_TASK GOAL_
Only one span of the listing below is wanted: the lines from the one with "Page size: 1275x1650." through the one with "List each element's", reproduced exactly, both ends kept.

_RECORD EXTRACTS_
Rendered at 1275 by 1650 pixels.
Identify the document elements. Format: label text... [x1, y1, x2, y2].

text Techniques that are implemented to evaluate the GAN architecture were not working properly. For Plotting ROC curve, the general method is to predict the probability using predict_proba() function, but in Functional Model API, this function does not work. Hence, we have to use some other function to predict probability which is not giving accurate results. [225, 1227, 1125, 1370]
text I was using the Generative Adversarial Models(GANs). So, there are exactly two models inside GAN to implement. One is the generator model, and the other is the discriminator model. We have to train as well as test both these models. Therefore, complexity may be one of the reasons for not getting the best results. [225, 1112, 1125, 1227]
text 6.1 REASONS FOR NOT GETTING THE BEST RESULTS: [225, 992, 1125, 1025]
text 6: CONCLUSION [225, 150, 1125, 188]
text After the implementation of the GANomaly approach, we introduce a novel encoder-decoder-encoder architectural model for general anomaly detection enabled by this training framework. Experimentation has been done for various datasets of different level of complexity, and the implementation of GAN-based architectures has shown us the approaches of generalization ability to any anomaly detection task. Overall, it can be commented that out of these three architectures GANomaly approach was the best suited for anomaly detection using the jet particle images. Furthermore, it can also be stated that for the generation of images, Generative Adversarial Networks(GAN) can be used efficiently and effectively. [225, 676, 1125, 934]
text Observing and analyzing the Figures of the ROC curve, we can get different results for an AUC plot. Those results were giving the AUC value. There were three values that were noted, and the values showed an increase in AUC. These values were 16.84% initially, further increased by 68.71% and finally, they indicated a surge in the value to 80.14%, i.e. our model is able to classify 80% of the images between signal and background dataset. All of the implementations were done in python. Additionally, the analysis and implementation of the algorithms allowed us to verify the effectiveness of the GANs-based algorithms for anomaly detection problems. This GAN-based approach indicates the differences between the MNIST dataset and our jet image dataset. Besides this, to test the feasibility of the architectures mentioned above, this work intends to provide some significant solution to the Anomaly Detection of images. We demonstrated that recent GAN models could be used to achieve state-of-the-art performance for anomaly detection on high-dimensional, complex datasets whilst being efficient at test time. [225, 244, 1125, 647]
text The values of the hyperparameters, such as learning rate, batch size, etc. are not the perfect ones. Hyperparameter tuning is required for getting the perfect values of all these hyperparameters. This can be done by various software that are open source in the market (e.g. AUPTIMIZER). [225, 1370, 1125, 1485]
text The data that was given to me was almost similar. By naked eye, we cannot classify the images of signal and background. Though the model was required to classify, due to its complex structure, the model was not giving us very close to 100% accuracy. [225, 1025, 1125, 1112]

---

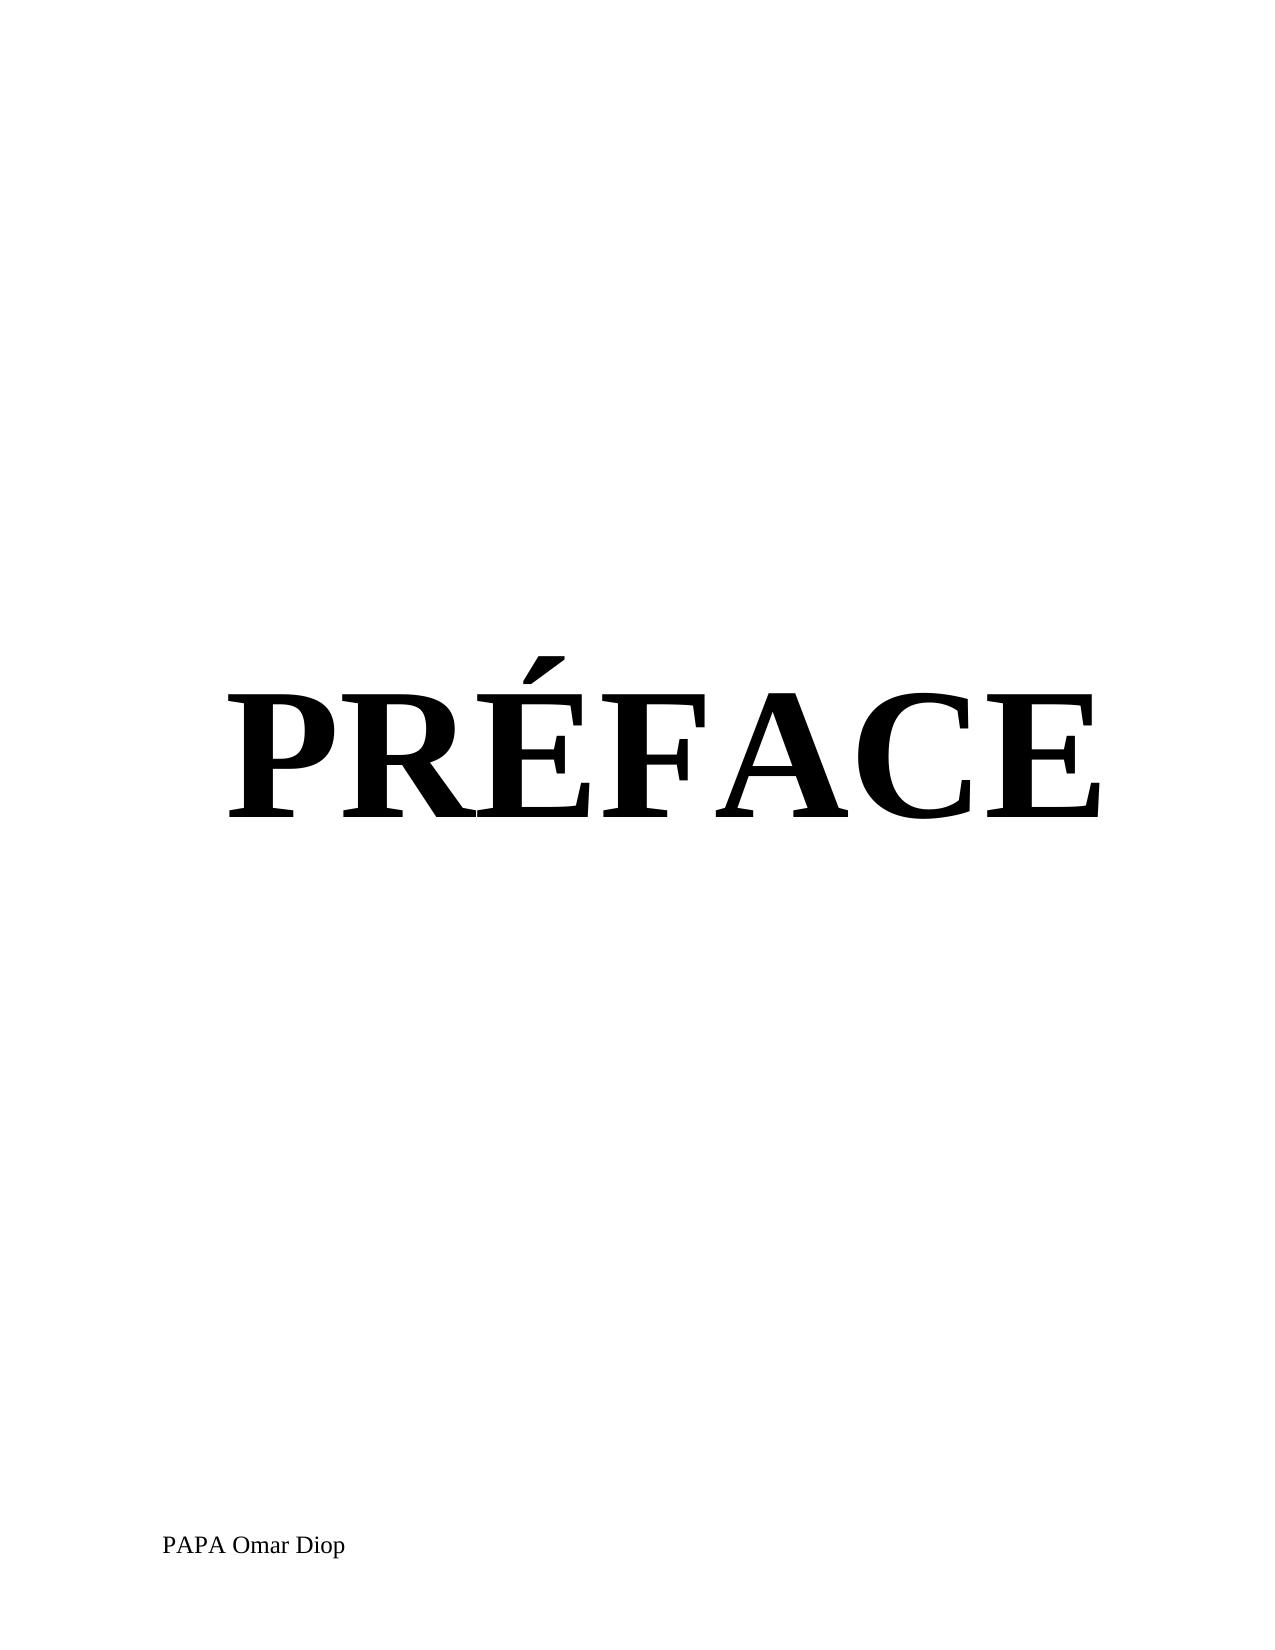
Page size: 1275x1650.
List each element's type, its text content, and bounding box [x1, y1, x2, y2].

_EXERCISE RESPONSE_
Page size: 1275x1650.
List each element's type, its text content, and bounding box [x1, y1, x2, y2].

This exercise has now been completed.